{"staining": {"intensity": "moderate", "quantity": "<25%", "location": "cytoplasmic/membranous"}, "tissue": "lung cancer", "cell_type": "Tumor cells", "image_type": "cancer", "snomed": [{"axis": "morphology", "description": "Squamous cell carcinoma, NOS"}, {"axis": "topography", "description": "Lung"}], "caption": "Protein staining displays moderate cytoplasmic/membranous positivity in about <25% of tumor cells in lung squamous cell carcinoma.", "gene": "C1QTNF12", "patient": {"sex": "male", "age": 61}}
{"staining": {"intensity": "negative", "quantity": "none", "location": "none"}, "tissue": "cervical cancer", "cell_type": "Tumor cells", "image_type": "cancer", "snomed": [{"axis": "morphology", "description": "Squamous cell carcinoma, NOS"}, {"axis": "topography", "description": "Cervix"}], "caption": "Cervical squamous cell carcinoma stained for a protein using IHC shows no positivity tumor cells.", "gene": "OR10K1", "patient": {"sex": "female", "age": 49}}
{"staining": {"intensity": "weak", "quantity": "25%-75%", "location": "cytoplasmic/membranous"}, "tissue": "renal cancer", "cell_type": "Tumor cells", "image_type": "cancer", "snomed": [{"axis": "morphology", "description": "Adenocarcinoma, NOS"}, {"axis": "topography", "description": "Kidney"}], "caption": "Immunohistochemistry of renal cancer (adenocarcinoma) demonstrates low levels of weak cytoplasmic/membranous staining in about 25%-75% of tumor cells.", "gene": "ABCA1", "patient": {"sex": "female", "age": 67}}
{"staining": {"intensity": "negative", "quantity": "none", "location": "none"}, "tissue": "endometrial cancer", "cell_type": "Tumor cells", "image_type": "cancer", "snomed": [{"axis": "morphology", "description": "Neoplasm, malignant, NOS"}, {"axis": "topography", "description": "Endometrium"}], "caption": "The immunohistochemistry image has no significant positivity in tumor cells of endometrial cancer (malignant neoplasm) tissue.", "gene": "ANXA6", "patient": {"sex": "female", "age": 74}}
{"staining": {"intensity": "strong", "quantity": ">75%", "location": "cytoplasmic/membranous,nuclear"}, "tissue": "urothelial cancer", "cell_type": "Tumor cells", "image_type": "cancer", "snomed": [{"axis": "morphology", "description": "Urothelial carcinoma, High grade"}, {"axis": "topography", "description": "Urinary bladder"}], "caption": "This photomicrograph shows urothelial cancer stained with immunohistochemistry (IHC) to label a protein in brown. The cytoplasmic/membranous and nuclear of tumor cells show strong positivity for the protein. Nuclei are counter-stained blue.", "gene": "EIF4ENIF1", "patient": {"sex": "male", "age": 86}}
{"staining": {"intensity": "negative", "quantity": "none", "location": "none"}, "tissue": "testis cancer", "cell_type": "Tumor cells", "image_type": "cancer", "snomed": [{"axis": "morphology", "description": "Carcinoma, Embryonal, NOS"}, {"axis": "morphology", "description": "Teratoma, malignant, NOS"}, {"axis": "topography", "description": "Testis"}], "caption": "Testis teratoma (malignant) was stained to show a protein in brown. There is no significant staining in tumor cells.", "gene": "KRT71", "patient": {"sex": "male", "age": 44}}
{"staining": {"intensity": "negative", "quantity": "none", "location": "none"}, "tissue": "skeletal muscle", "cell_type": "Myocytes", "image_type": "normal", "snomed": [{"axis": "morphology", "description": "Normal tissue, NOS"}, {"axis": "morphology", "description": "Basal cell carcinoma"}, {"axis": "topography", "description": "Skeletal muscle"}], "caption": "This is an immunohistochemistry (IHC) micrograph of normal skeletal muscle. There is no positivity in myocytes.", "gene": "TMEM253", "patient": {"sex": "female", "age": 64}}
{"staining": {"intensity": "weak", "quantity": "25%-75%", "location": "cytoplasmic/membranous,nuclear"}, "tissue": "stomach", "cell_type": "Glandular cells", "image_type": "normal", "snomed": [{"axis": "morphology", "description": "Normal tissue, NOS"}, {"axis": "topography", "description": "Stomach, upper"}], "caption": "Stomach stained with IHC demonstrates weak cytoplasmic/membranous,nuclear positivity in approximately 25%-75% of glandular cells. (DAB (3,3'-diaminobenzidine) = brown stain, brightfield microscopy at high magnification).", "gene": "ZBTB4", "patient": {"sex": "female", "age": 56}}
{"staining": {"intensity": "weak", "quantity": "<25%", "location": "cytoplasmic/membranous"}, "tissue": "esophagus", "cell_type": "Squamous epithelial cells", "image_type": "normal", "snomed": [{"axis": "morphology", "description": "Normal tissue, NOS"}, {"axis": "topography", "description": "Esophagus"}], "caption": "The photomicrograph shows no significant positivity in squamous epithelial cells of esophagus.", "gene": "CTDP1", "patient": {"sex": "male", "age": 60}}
----
== EXERCISE BRIEF ==
Restate the records word for word, keeping every line.

== EXPECTED ANSWER ==
{"staining": {"intensity": "moderate", "quantity": "<25%", "location": "cytoplasmic/membranous"}, "tissue": "lung cancer", "cell_type": "Tumor cells", "image_type": "cancer", "snomed": [{"axis": "morphology", "description": "Squamous cell carcinoma, NOS"}, {"axis": "topography", "description": "Lung"}], "caption": "Protein staining displays moderate cytoplasmic/membranous positivity in about <25% of tumor cells in lung squamous cell carcinoma.", "gene": "C1QTNF12", "patient": {"sex": "male", "age": 61}}
{"staining": {"intensity": "negative", "quantity": "none", "location": "none"}, "tissue": "cervical cancer", "cell_type": "Tumor cells", "image_type": "cancer", "snomed": [{"axis": "morphology", "description": "Squamous cell carcinoma, NOS"}, {"axis": "topography", "description": "Cervix"}], "caption": "Cervical squamous cell carcinoma stained for a protein using IHC shows no positivity tumor cells.", "gene": "OR10K1", "patient": {"sex": "female", "age": 49}}
{"staining": {"intensity": "weak", "quantity": "25%-75%", "location": "cytoplasmic/membranous"}, "tissue": "renal cancer", "cell_type": "Tumor cells", "image_type": "cancer", "snomed": [{"axis": "morphology", "description": "Adenocarcinoma, NOS"}, {"axis": "topography", "description": "Kidney"}], "caption": "Immunohistochemistry of renal cancer (adenocarcinoma) demonstrates low levels of weak cytoplasmic/membranous staining in about 25%-75% of tumor cells.", "gene": "ABCA1", "patient": {"sex": "female", "age": 67}}
{"staining": {"intensity": "negative", "quantity": "none", "location": "none"}, "tissue": "endometrial cancer", "cell_type": "Tumor cells", "image_type": "cancer", "snomed": [{"axis": "morphology", "description": "Neoplasm, malignant, NOS"}, {"axis": "topography", "description": "Endometrium"}], "caption": "The immunohistochemistry image has no significant positivity in tumor cells of endometrial cancer (malignant neoplasm) tissue.", "gene": "ANXA6", "patient": {"sex": "female", "age": 74}}
{"staining": {"intensity": "strong", "quantity": ">75%", "location": "cytoplasmic/membranous,nuclear"}, "tissue": "urothelial cancer", "cell_type": "Tumor cells", "image_type": "cancer", "snomed": [{"axis": "morphology", "description": "Urothelial carcinoma, High grade"}, {"axis": "topography", "description": "Urinary bladder"}], "caption": "This photomicrograph shows urothelial cancer stained with immunohistochemistry (IHC) to label a protein in brown. The cytoplasmic/membranous and nuclear of tumor cells show strong positivity for the protein. Nuclei are counter-stained blue.", "gene": "EIF4ENIF1", "patient": {"sex": "male", "age": 86}}
{"staining": {"intensity": "negative", "quantity": "none", "location": "none"}, "tissue": "testis cancer", "cell_type": "Tumor cells", "image_type": "cancer", "snomed": [{"axis": "morphology", "description": "Carcinoma, Embryonal, NOS"}, {"axis": "morphology", "description": "Teratoma, malignant, NOS"}, {"axis": "topography", "description": "Testis"}], "caption": "Testis teratoma (malignant) was stained to show a protein in brown. There is no significant staining in tumor cells.", "gene": "KRT71", "patient": {"sex": "male", "age": 44}}
{"staining": {"intensity": "negative", "quantity": "none", "location": "none"}, "tissue": "skeletal muscle", "cell_type": "Myocytes", "image_type": "normal", "snomed": [{"axis": "morphology", "description": "Normal tissue, NOS"}, {"axis": "morphology", "description": "Basal cell carcinoma"}, {"axis": "topography", "description": "Skeletal muscle"}], "caption": "This is an immunohistochemistry (IHC) micrograph of normal skeletal muscle. There is no positivity in myocytes.", "gene": "TMEM253", "patient": {"sex": "female", "age": 64}}
{"staining": {"intensity": "weak", "quantity": "25%-75%", "location": "cytoplasmic/membranous,nuclear"}, "tissue": "stomach", "cell_type": "Glandular cells", "image_type": "normal", "snomed": [{"axis": "morphology", "description": "Normal tissue, NOS"}, {"axis": "topography", "description": "Stomach, upper"}], "caption": "Stomach stained with IHC demonstrates weak cytoplasmic/membranous,nuclear positivity in approximately 25%-75% of glandular cells. (DAB (3,3'-diaminobenzidine) = brown stain, brightfield microscopy at high magnification).", "gene": "ZBTB4", "patient": {"sex": "female", "age": 56}}
{"staining": {"intensity": "weak", "quantity": "<25%", "location": "cytoplasmic/membranous"}, "tissue": "esophagus", "cell_type": "Squamous epithelial cells", "image_type": "normal", "snomed": [{"axis": "morphology", "description": "Normal tissue, NOS"}, {"axis": "topography", "description": "Esophagus"}], "caption": "The photomicrograph shows no significant positivity in squamous epithelial cells of esophagus.", "gene": "CTDP1", "patient": {"sex": "male", "age": 60}}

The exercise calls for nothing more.